▸ **DIRECTIONS FOR THIS TASK**: How many lines in the rows below contain the word "What"? Reply with the number alone.
═══ PROVIDED DATA
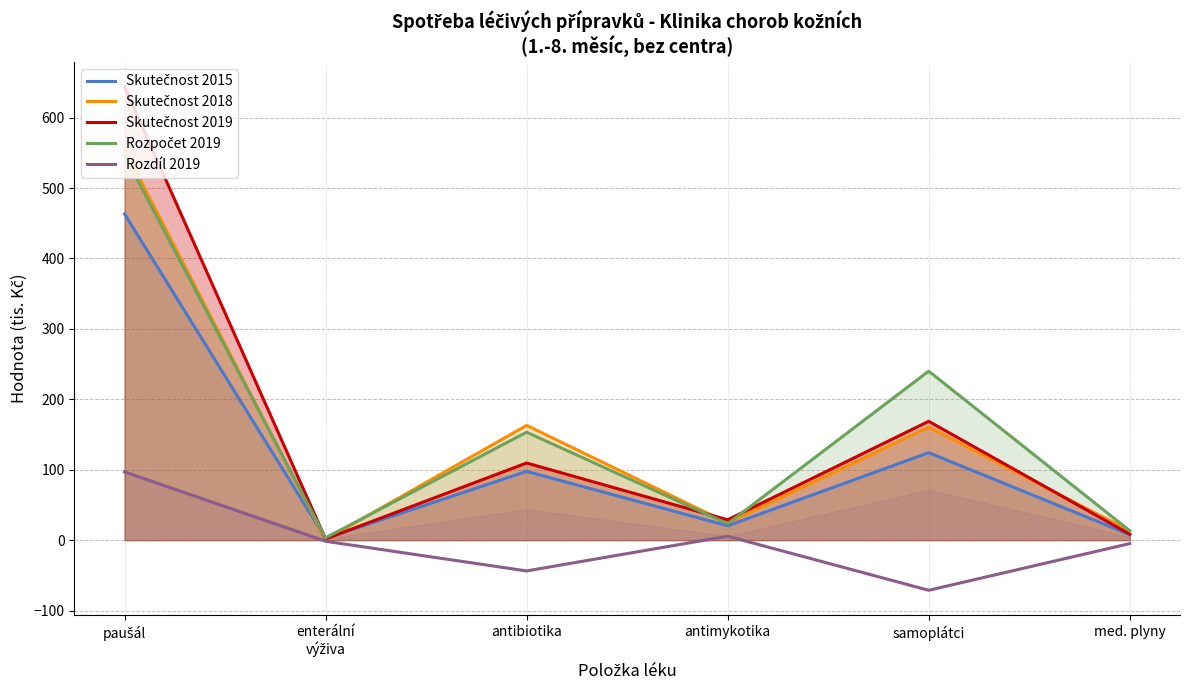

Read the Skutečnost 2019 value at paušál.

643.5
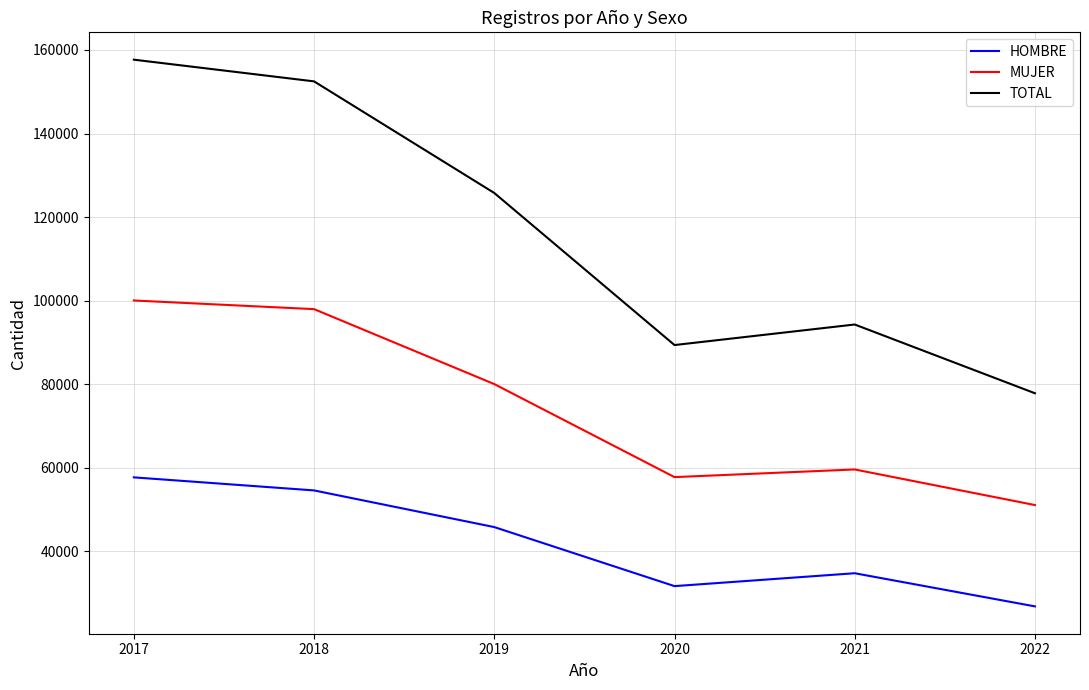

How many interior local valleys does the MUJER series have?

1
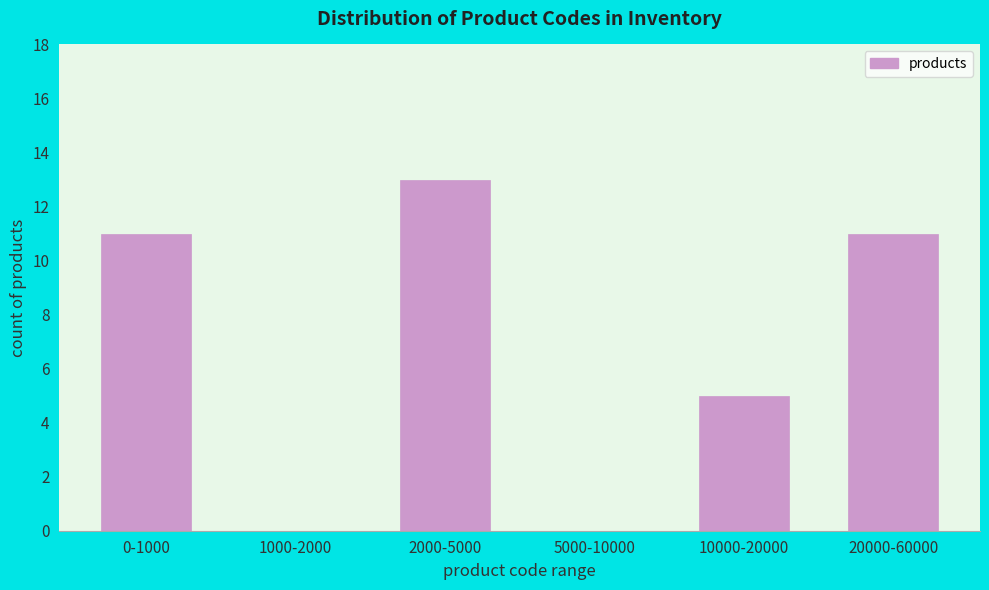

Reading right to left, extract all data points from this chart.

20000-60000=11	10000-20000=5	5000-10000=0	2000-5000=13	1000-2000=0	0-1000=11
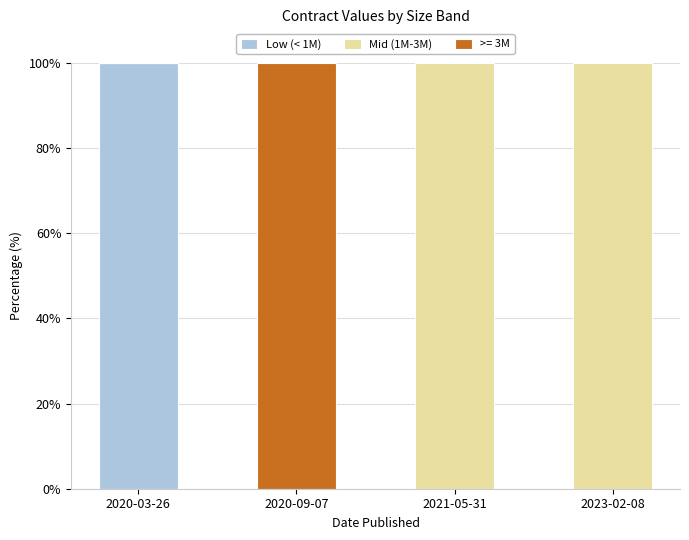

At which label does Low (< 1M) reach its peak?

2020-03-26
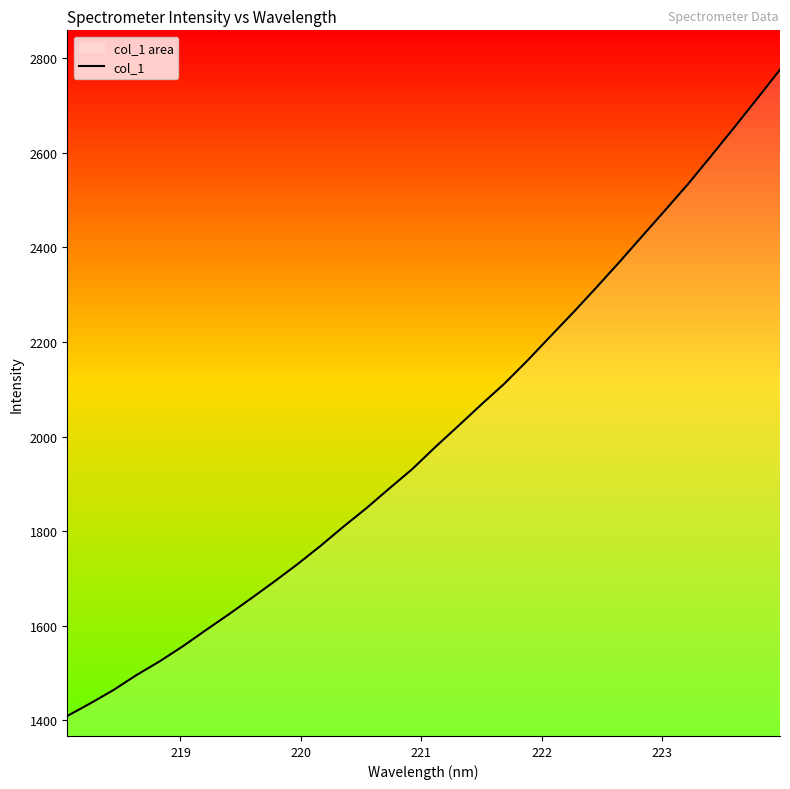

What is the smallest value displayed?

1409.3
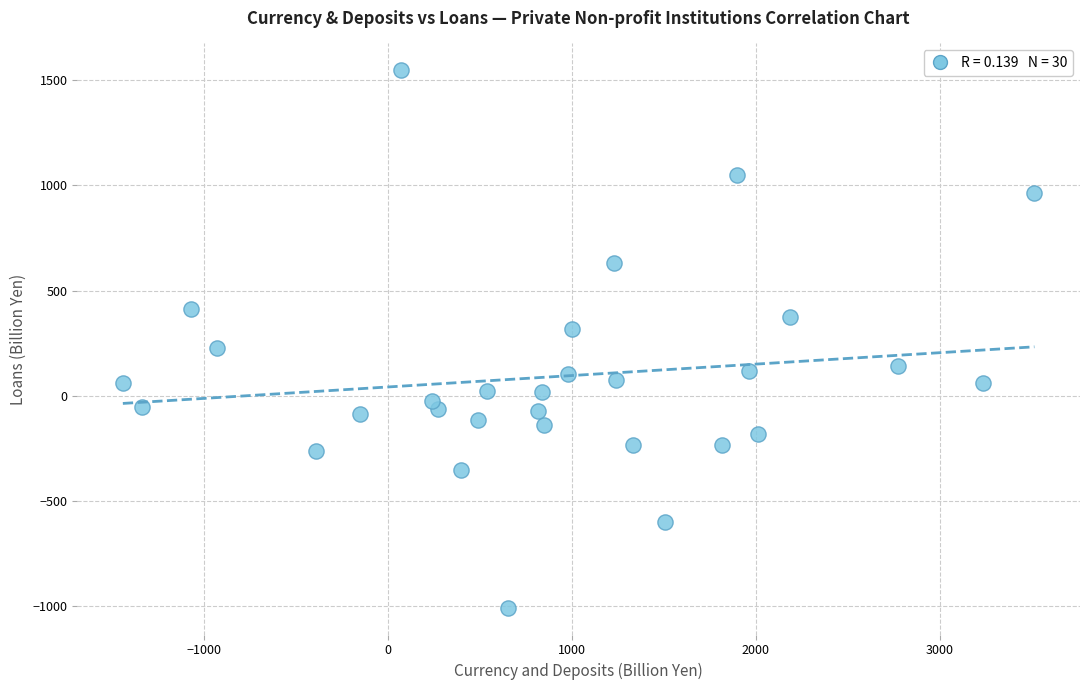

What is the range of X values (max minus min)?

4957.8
══════
▸ **RESPONSE**: 2